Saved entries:
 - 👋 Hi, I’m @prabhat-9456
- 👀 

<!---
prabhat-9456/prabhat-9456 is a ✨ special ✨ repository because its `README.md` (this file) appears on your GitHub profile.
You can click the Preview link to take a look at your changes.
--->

---

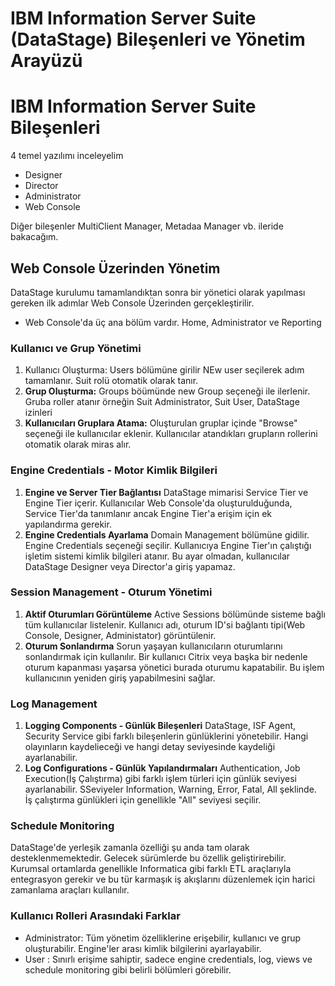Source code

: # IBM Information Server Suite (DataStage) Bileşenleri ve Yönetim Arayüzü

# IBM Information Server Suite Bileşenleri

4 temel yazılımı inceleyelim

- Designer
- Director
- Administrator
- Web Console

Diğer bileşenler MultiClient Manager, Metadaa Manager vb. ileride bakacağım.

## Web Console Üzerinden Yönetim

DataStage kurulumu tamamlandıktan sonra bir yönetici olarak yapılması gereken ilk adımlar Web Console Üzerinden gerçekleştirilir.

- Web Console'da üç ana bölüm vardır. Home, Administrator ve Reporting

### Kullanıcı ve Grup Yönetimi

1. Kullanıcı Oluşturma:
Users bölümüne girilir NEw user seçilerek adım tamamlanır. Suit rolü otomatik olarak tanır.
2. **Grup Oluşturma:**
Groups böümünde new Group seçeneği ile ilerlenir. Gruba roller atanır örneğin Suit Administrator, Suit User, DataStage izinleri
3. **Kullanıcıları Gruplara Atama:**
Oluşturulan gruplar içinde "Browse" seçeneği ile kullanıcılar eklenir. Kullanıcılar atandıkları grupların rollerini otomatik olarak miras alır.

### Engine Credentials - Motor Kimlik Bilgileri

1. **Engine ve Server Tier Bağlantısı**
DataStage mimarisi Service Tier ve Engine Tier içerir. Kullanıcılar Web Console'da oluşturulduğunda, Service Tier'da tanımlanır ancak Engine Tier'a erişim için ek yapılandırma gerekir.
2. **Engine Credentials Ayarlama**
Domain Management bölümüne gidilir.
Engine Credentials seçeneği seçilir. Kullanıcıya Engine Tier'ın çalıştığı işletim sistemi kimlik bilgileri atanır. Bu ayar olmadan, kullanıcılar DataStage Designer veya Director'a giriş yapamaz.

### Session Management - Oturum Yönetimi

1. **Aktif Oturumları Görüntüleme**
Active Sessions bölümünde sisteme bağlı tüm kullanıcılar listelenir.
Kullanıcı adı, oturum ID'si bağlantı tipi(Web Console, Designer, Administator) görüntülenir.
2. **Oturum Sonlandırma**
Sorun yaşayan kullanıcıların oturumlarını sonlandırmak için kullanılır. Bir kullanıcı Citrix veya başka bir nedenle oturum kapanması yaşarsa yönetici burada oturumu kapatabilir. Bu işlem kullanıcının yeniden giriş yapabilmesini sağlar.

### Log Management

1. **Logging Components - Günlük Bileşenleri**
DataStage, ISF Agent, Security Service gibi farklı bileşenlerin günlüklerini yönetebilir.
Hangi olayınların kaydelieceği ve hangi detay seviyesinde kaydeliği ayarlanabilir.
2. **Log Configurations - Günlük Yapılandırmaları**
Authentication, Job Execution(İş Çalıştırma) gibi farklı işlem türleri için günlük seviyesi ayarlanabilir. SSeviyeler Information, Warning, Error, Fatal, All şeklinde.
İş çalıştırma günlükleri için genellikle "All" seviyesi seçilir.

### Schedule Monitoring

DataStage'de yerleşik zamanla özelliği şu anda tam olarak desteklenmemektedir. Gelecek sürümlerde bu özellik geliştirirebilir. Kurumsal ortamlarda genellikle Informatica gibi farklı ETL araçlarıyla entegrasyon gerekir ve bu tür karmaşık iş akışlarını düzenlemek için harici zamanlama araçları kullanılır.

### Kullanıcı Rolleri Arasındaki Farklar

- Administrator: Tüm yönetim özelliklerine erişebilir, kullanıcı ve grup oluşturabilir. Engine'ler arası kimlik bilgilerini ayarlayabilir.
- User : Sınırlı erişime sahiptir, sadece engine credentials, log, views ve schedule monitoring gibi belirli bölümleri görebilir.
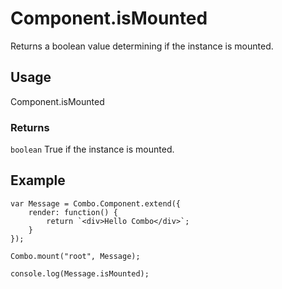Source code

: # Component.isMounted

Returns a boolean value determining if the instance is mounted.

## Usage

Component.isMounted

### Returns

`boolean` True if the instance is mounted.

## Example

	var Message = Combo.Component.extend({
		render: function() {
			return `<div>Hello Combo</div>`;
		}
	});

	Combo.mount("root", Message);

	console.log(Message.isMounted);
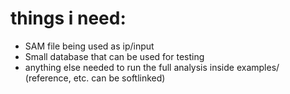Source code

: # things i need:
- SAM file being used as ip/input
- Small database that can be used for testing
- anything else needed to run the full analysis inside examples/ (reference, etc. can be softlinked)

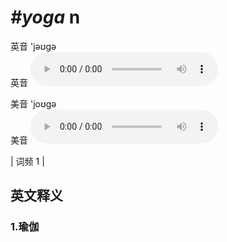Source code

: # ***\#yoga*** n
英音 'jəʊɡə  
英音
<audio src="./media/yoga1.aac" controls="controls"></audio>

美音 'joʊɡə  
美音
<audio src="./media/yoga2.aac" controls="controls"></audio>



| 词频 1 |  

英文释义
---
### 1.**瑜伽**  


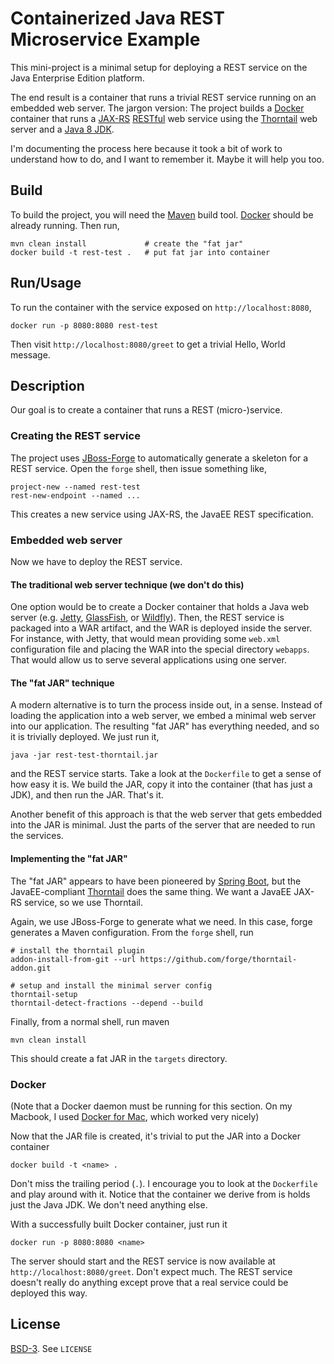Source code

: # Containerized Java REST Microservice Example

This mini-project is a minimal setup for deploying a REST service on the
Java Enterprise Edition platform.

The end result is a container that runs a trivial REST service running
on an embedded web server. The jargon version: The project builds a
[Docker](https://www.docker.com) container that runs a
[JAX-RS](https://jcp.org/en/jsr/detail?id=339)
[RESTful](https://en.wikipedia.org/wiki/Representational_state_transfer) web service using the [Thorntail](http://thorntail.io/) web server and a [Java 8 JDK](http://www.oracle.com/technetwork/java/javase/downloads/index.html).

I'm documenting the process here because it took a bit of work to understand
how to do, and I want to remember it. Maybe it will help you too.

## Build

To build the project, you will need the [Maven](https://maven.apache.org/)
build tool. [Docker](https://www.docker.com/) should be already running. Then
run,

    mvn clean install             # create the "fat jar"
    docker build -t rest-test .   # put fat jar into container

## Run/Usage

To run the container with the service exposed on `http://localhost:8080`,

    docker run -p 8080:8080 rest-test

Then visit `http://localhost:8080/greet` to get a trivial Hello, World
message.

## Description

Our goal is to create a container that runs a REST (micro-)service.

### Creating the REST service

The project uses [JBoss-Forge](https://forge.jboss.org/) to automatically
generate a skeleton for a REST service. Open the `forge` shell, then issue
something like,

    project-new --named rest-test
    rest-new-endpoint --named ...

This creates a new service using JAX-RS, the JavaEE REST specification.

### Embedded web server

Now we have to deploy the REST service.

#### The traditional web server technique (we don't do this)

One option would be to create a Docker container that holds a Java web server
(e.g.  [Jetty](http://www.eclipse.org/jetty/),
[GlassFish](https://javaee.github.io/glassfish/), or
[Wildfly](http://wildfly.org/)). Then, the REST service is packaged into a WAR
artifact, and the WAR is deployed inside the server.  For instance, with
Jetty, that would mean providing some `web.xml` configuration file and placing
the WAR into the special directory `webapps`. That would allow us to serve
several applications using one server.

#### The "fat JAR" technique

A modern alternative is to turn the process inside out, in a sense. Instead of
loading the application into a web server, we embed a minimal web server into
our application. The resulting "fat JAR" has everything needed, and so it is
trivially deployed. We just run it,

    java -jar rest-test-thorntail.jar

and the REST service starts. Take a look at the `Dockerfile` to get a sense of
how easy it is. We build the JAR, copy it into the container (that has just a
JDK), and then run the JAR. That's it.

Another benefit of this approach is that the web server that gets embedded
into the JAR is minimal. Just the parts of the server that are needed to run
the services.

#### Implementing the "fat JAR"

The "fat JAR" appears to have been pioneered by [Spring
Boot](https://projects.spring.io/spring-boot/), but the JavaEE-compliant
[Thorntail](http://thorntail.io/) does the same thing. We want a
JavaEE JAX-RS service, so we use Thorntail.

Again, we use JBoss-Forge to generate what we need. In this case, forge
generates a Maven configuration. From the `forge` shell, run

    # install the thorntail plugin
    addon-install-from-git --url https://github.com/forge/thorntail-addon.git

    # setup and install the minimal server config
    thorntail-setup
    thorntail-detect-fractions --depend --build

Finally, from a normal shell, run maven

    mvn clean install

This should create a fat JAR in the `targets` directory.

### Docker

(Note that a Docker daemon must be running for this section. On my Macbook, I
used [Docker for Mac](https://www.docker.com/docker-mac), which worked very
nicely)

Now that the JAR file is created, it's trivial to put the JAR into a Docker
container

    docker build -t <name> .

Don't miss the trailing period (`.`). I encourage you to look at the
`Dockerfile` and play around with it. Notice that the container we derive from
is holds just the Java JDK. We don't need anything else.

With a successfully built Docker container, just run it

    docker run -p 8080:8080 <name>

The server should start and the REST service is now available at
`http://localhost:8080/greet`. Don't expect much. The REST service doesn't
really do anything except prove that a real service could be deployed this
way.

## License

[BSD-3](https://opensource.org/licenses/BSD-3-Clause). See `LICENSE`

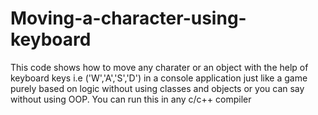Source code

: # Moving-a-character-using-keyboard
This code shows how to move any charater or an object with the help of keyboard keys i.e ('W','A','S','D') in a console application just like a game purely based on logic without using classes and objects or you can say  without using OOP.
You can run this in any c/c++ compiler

...

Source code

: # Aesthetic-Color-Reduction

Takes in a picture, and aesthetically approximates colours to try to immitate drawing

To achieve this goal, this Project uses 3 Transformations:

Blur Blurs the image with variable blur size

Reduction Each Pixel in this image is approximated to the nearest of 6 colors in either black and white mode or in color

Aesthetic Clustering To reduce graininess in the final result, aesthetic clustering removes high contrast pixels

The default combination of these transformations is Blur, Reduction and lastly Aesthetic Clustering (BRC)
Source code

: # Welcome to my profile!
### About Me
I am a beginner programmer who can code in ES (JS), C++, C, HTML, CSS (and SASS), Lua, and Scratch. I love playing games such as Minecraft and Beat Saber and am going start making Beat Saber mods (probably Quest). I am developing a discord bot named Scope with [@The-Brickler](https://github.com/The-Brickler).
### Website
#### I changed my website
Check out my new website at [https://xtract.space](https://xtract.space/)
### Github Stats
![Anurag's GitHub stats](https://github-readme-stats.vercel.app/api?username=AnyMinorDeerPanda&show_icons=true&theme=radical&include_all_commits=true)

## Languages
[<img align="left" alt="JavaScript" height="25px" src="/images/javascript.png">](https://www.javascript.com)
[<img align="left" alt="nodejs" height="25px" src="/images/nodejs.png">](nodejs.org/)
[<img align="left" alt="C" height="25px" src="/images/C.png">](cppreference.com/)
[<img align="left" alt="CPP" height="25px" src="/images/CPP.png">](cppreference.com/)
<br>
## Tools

__EXERCISE AIM__: Retype exactly the lines of the data above that fall between the line with "Check out my" and the line with "## Languages", inclusive, and add nothing.

__ANSWER TO THIS EXERCISE__:
Check out my new website at [https://xtract.space](https://xtract.space/)
### Github Stats
![Anurag's GitHub stats](https://github-readme-stats.vercel.app/api?username=AnyMinorDeerPanda&show_icons=true&theme=radical&include_all_commits=true)

## Languages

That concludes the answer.